Some folks have said I seem to have a knack for netting fish. Maybe so, as it seems to come very naturally. But when asked to describe my method (or write about it) it’s sort of like trying to tell somebody how to ride a bike or learn to drive; there’s no substitute for experience. However, to shorten the learning process, here’s my methodology, for whatever it’s worth.
A 32” net is a “must” no matter what size fish you’re going after. The length of the handle depends upon the size of your pond, your strength (you’d be surprised how heavy and cumbersome that thing becomes with over a five foot handle), and whether or not you’ve got a “herder” to help keep the “target” fish in your reach. By the way, the herder never attempts to catch the fish.

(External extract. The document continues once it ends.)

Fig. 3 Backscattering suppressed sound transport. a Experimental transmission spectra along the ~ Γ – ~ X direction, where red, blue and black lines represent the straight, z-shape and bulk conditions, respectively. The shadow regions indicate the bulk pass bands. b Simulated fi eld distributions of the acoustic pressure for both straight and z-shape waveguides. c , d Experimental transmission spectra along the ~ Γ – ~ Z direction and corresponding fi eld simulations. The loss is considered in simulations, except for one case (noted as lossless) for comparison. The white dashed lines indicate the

I keep total concentration on the target fish, and the position of my net, all the while segregating the target. Don’t get distracted. Move very slowly. Don’t stress the other guys either. Let’s keep everybody cool and calm.

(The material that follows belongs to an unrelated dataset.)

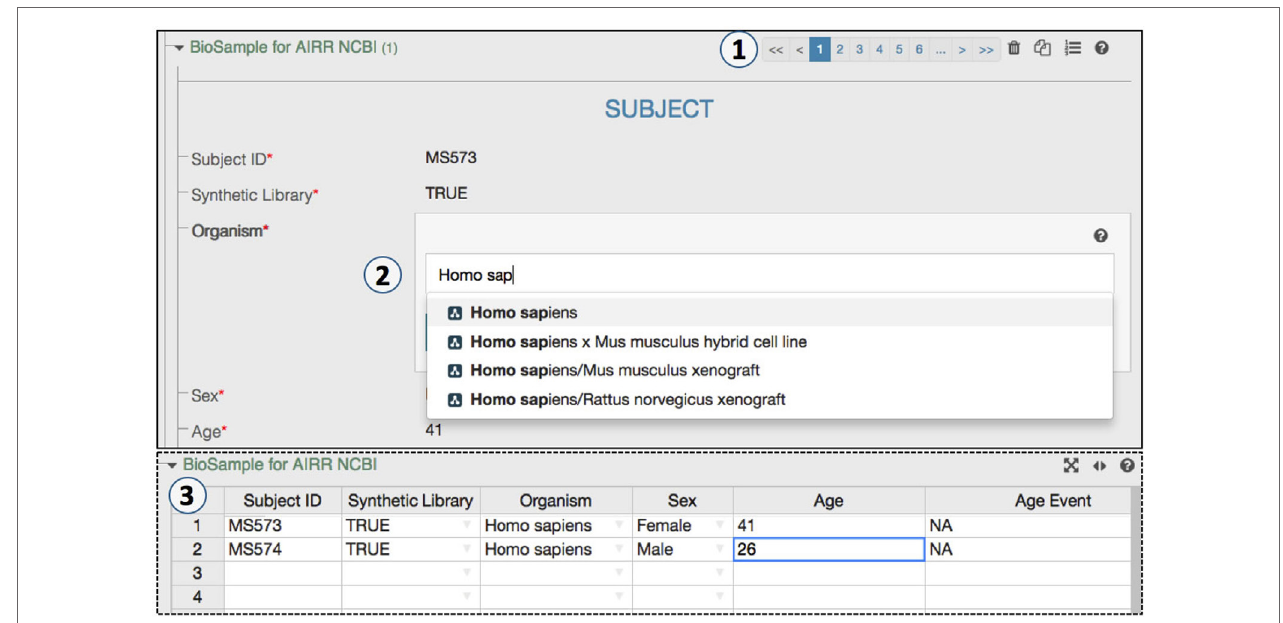
FIgURe 3 | An ontology-controlled adaptive immune receptor repertoire study metadata editing process. (1) CEDAR’s Metadata Editor presents this web form based on the MiAIRR template produced by the Template Designer. The paging option allows a data submitter to add or delete BioSample and sequence read archive (SRA) records. (2) Some of BioSample and the SRA metadata are controlled through ontologies, which allow for auto-completion during data entry. (3) The toggle spreadsheet option allows data submitters to edit metadata using a traditional spreadsheet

Start advancing on the target from the bottom of the pond. You want him to rise toward the surface (it would do you no good to have him in the net at four feet – he’d just swim away as you started your ascent.)
Once near the surface, the net should be moved under the fish and slowly raised and turned toward the side of the pond to corral the fish. Then, slowly raised and turned up to the surface with the fish “free” in the water in the net. NEVER lift a fish out of the water with a net as you may injure a scale or fin inviting a bacterial invasion in the broken mucus immune system.
At your side you have a large pan, such as we use at shows, which you can now, after having brought the fish hand-over-hand closer to you, dip into the net and allow the target to gently enter. Or you could use a sock net for the transfer but – NEVER lift a fish out of the water in the large net as it’s very likely to cause damage to fins or scales.
Sounds easy doesn’t it?
A couple other “nevers”:
If the fish darts past your net or jumps out of it, never give chase. Just start the process over again. Never stab the net at a fleeing fish. Suppose you nailed it to the side of the pond. That’s like taking a block from a Dallas Cowboy – survivable, but sometimes bringing injury and always bringing discomfort.
The old saw about “If at first you don’t succeed” comes to mind about now. Practice. And in the meantime, happy hunting.